Cooking Time:  30 Minutes

Yields: 5-7 Servings

INGREDIENTS

3 potatoes

1 cup cotija cheese

8 california chiles

1 ½ tomatoes

1-2 tablespoons oregano

3 teaspoons vinegar

1 garlic clove

salt

water

lettuce

lard or cooking oil

corn tortillas

Potato Mix:

In a small sauce pan, place the potatoes and boil until soft.  Once potatoes have cooled down, peel and place in a large bowl.  Add cotija cheese, salt to taste and mash.

Enchilada Sauce:

Devain and deseed the chiles and place them in a small sauce pan with enough water to cover the chiles.  Bring to a boil and set aside until cooled.  Once the chiles have cooled, place in blender along with oregano, vinegar, garlic, 1 tablespoon of salt and enough water to cover the chiles.  Blend and strain over a medium size bowl.  

Dressing sauce:  

Cut up the tomatoes and place in a blender with oregano, 1 teaspoon of salt and water to cover half of your tomatoes.  Blend and pour into a salsa bowl.

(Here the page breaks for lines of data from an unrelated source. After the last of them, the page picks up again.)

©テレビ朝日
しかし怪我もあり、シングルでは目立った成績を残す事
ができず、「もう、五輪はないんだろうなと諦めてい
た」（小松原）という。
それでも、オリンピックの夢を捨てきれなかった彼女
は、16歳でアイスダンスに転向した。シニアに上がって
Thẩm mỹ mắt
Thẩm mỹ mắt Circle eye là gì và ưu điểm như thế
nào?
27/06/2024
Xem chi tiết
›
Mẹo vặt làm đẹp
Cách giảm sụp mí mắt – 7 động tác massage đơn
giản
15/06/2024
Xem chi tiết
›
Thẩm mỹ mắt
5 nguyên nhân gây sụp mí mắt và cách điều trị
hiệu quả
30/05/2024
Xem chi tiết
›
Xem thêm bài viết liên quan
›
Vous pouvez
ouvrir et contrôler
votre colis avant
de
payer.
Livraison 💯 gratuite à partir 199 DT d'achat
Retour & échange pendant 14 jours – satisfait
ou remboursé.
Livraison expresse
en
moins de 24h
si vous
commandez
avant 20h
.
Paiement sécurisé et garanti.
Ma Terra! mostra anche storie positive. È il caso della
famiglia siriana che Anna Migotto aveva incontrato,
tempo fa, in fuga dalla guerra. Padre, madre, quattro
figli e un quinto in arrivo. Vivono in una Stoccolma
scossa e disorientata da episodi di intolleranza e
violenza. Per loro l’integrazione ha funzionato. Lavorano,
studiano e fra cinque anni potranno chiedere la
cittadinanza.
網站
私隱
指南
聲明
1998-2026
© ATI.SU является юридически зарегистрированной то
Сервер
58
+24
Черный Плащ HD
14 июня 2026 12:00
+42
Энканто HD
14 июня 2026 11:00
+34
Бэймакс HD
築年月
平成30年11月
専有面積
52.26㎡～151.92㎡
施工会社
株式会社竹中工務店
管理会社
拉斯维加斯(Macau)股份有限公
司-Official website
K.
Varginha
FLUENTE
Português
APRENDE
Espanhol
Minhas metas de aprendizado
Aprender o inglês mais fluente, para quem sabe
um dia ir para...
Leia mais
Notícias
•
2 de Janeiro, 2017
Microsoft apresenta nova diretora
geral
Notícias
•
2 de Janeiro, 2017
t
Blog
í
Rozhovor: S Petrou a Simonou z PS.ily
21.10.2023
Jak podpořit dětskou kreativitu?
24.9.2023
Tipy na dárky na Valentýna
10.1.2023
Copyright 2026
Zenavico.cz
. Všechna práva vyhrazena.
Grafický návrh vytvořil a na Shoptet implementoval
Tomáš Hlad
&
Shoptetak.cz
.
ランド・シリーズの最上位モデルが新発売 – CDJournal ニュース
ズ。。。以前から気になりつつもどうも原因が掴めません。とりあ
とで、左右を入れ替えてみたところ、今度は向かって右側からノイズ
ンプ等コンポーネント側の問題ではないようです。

Heat a large pan.  Once pan is hot, add lard or cooking oil.  Dip a single tortilla in your enchilada sauce making sure it is completely covered.  Place in your pan and fry for 30 seconds and flip. Fry tortilla for another 30 seconds.  Add 2 tablespoons of potato mix to the middle of your tortilla.  Quickly flip in both sides of your tortilla to close.  Flip your enchilada until desired crisp.  

Repeat until done.

Serve enchiladas and top with lettuce, cotija cheese, sour cream (optional) and dressing sauce.